Dataset entries
# # # # #

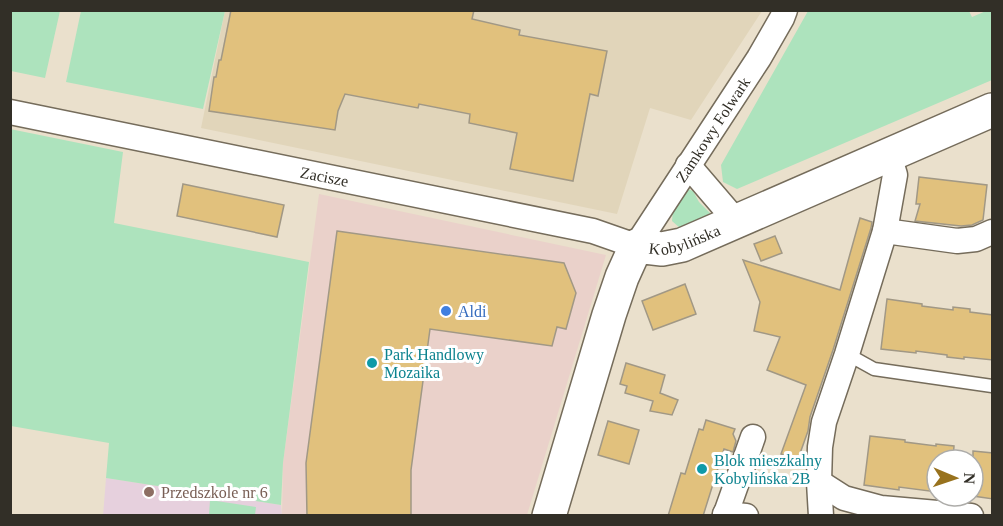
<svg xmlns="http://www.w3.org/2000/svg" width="1003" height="526" viewBox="0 0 1003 526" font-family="'Times New Roman',serif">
<rect width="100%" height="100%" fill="#eae0cc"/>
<path fill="#ead1ca" d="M319,194l287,61 -79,260 -245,1 1,-53z"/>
<path fill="#e1d5ba" d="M225,11h537l-71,109 -41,-12 -33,106 -416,-86z"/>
<path fill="#e6d0dd" d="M106,478l175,27 1,10 -179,1z"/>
<g fill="#ade3bd">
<path d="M10,11h50l-15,67 -34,-7z"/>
<path d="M81,11h144l-22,98 -137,-27z"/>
<path d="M969,11l3,6 14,-6h6v69l-255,109 -14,-7 -2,-17 87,-154z"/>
<path d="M10,129l113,23 -9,71 195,39 -26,201 -2,42 -175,-27 3,-35 -98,-17z"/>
<path d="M688,189l5,2 6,11 13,13 -32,13 -8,-7 1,-11z"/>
<path d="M210,500l46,7 -1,8h-46z"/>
</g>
<g fill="#e1c17d" stroke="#a19885" stroke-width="1.5">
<path d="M231,10h243l-2,9 48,11 -1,5 88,16 -9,45 -8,-2 -17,87 -63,-12 7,-36 -48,-10 1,-9 -51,-10 -1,4 -73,-14 -7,17 -3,19 -126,-19 5,-34h2l3,-17h2z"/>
<path d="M919,177l68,8 -4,35 -11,5 -11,1 -46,-5 5,-17h-4z"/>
<path d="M183,184l101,21 -7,32 -100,-21z"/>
<path d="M860,218l12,4 -1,6 -38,122 -23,67 -2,14 -10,28 -17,-5 25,-69 -39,-15 13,-33 -26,-6 6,-29 -17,-42 97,30z"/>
<path d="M337,231l227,32 12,30 -10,36 -9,-2 -5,19 -122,-17 -19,141v46h-104l-1,-53z"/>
<path d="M775,236l7,17 -21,8 -7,-17z"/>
<path d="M685,284l11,30 -43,16 -11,-29z"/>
<path d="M887,299l35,5v2l31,4v-3l17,2v3l23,3v45l-29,-3v2l-17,-2v-2l-31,-4v2l-35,-4z"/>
<path d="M626,363l39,12 -5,18 18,7 -6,15 -22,-4 3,-10 -28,-8 2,-7 -7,-2z"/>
<path d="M706,420l29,9 -2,5 3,7 -3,11 -9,-3 -21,67h-35l13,-43 4,1 14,-45 4,1z"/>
<path d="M608,421l31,9 -10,34 -31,-9z"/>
<path d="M870,436l35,4v2l31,4v-2l18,2 -1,14h-16v32l-38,-5v3l-35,-5z"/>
<path d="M973,451l20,2v46l-20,-3z"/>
</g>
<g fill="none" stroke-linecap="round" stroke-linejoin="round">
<g stroke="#756c5b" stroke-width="15">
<path id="lane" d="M847,354l27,15 118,17"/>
</g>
<g stroke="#756c5b" stroke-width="27">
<g id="street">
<path id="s1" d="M10,112l583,119 43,15 123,-188 23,-40 3,-8"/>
<path d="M688,165l48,56"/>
<path d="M885,231l72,10 19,-2 16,-7"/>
<path d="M819,482l25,16 37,10 90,8"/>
<path d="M725,514l21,2"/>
<path d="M725,516l28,-79"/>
<path d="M821,516l-2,-34 1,-35 4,-25 23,-68 38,-123 10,-56 -6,-20"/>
</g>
</g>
<g stroke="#756c5b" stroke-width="36">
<g id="secondary">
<path id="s2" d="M549,516l60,-201 13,-38 14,-31 26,3 20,-4 310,-135"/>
</g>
</g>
<use href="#lane" stroke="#fff" stroke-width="12"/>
<use href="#street" stroke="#fff" stroke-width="24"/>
<use href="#secondary" stroke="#fff" stroke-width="33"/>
</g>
<circle fill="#3f7fe0" stroke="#fff" stroke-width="2" cx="446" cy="311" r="6"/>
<g fill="#0f9aa8" stroke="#fff" stroke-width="2">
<circle cx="372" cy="363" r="6"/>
<circle cx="702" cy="469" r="6"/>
</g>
<circle fill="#8d6e63" stroke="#fff" stroke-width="2" cx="149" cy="492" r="6"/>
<g text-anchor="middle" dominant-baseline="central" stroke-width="6" stroke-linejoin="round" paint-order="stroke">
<g font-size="16" fill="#322f27" stroke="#fff">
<text stroke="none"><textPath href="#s1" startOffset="780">Zamkowy Folwark</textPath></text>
<text stroke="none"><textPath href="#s1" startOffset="321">Zacisze</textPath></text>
<text stroke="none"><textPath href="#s2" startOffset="334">Kobylińska</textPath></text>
</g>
<g font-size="16" fill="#366cbe" stroke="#fff" text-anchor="start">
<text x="458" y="311">Aldi</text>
</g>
<g font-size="16" fill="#0d838f" stroke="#fff" text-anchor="start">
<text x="384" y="354">Park Handlowy<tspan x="384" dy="18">Mozaika</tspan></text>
<text x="714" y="460">Blok mieszkalny<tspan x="714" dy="18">Kobylińska 2B</tspan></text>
</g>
<g font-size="16" fill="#785e54" stroke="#fff" text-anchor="start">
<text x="161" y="492">Przedszkole nr 6</text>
</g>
</g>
<rect width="1003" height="526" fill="none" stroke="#322f27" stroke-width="24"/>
<g transform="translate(955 478) rotate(92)"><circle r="28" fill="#ffffff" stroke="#adaca9" stroke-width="1.5"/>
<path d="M0-4.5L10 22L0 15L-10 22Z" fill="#98721d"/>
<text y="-9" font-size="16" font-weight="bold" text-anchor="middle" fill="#322f27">N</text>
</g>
</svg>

# # # # #

§ **Task to complete**: Transcribe the complete set of entries verbatim. No pictures belong in the copy.

§ **Exercise result**:
<svg xmlns="http://www.w3.org/2000/svg" width="1003" height="526" viewBox="0 0 1003 526" font-family="'Times New Roman',serif">
<rect width="100%" height="100%" fill="#eae0cc"/>
<path fill="#ead1ca" d="M319,194l287,61 -79,260 -245,1 1,-53z"/>
<path fill="#e1d5ba" d="M225,11h537l-71,109 -41,-12 -33,106 -416,-86z"/>
<path fill="#e6d0dd" d="M106,478l175,27 1,10 -179,1z"/>
<g fill="#ade3bd">
<path d="M10,11h50l-15,67 -34,-7z"/>
<path d="M81,11h144l-22,98 -137,-27z"/>
<path d="M969,11l3,6 14,-6h6v69l-255,109 -14,-7 -2,-17 87,-154z"/>
<path d="M10,129l113,23 -9,71 195,39 -26,201 -2,42 -175,-27 3,-35 -98,-17z"/>
<path d="M688,189l5,2 6,11 13,13 -32,13 -8,-7 1,-11z"/>
<path d="M210,500l46,7 -1,8h-46z"/>
</g>
<g fill="#e1c17d" stroke="#a19885" stroke-width="1.5">
<path d="M231,10h243l-2,9 48,11 -1,5 88,16 -9,45 -8,-2 -17,87 -63,-12 7,-36 -48,-10 1,-9 -51,-10 -1,4 -73,-14 -7,17 -3,19 -126,-19 5,-34h2l3,-17h2z"/>
<path d="M919,177l68,8 -4,35 -11,5 -11,1 -46,-5 5,-17h-4z"/>
<path d="M183,184l101,21 -7,32 -100,-21z"/>
<path d="M860,218l12,4 -1,6 -38,122 -23,67 -2,14 -10,28 -17,-5 25,-69 -39,-15 13,-33 -26,-6 6,-29 -17,-42 97,30z"/>
<path d="M337,231l227,32 12,30 -10,36 -9,-2 -5,19 -122,-17 -19,141v46h-104l-1,-53z"/>
<path d="M775,236l7,17 -21,8 -7,-17z"/>
<path d="M685,284l11,30 -43,16 -11,-29z"/>
<path d="M887,299l35,5v2l31,4v-3l17,2v3l23,3v45l-29,-3v2l-17,-2v-2l-31,-4v2l-35,-4z"/>
<path d="M626,363l39,12 -5,18 18,7 -6,15 -22,-4 3,-10 -28,-8 2,-7 -7,-2z"/>
<path d="M706,420l29,9 -2,5 3,7 -3,11 -9,-3 -21,67h-35l13,-43 4,1 14,-45 4,1z"/>
<path d="M608,421l31,9 -10,34 -31,-9z"/>
<path d="M870,436l35,4v2l31,4v-2l18,2 -1,14h-16v32l-38,-5v3l-35,-5z"/>
<path d="M973,451l20,2v46l-20,-3z"/>
</g>
<g fill="none" stroke-linecap="round" stroke-linejoin="round">
<g stroke="#756c5b" stroke-width="15">
<path id="lane" d="M847,354l27,15 118,17"/>
</g>
<g stroke="#756c5b" stroke-width="27">
<g id="street">
<path id="s1" d="M10,112l583,119 43,15 123,-188 23,-40 3,-8"/>
<path d="M688,165l48,56"/>
<path d="M885,231l72,10 19,-2 16,-7"/>
<path d="M819,482l25,16 37,10 90,8"/>
<path d="M725,514l21,2"/>
<path d="M725,516l28,-79"/>
<path d="M821,516l-2,-34 1,-35 4,-25 23,-68 38,-123 10,-56 -6,-20"/>
</g>
</g>
<g stroke="#756c5b" stroke-width="36">
<g id="secondary">
<path id="s2" d="M549,516l60,-201 13,-38 14,-31 26,3 20,-4 310,-135"/>
</g>
</g>
<use href="#lane" stroke="#fff" stroke-width="12"/>
<use href="#street" stroke="#fff" stroke-width="24"/>
<use href="#secondary" stroke="#fff" stroke-width="33"/>
</g>
<circle fill="#3f7fe0" stroke="#fff" stroke-width="2" cx="446" cy="311" r="6"/>
<g fill="#0f9aa8" stroke="#fff" stroke-width="2">
<circle cx="372" cy="363" r="6"/>
<circle cx="702" cy="469" r="6"/>
</g>
<circle fill="#8d6e63" stroke="#fff" stroke-width="2" cx="149" cy="492" r="6"/>
<g text-anchor="middle" dominant-baseline="central" stroke-width="6" stroke-linejoin="round" paint-order="stroke">
<g font-size="16" fill="#322f27" stroke="#fff">
<text stroke="none"><textPath href="#s1" startOffset="780">Zamkowy Folwark</textPath></text>
<text stroke="none"><textPath href="#s1" startOffset="321">Zacisze</textPath></text>
<text stroke="none"><textPath href="#s2" startOffset="334">Kobylińska</textPath></text>
</g>
<g font-size="16" fill="#366cbe" stroke="#fff" text-anchor="start">
<text x="458" y="311">Aldi</text>
</g>
<g font-size="16" fill="#0d838f" stroke="#fff" text-anchor="start">
<text x="384" y="354">Park Handlowy<tspan x="384" dy="18">Mozaika</tspan></text>
<text x="714" y="460">Blok mieszkalny<tspan x="714" dy="18">Kobylińska 2B</tspan></text>
</g>
<g font-size="16" fill="#785e54" stroke="#fff" text-anchor="start">
<text x="161" y="492">Przedszkole nr 6</text>
</g>
</g>
<rect width="1003" height="526" fill="none" stroke="#322f27" stroke-width="24"/>
<g transform="translate(955 478) rotate(92)"><circle r="28" fill="#ffffff" stroke="#adaca9" stroke-width="1.5"/>
<path d="M0-4.5L10 22L0 15L-10 22Z" fill="#98721d"/>
<text y="-9" font-size="16" font-weight="bold" text-anchor="middle" fill="#322f27">N</text>
</g>
</svg>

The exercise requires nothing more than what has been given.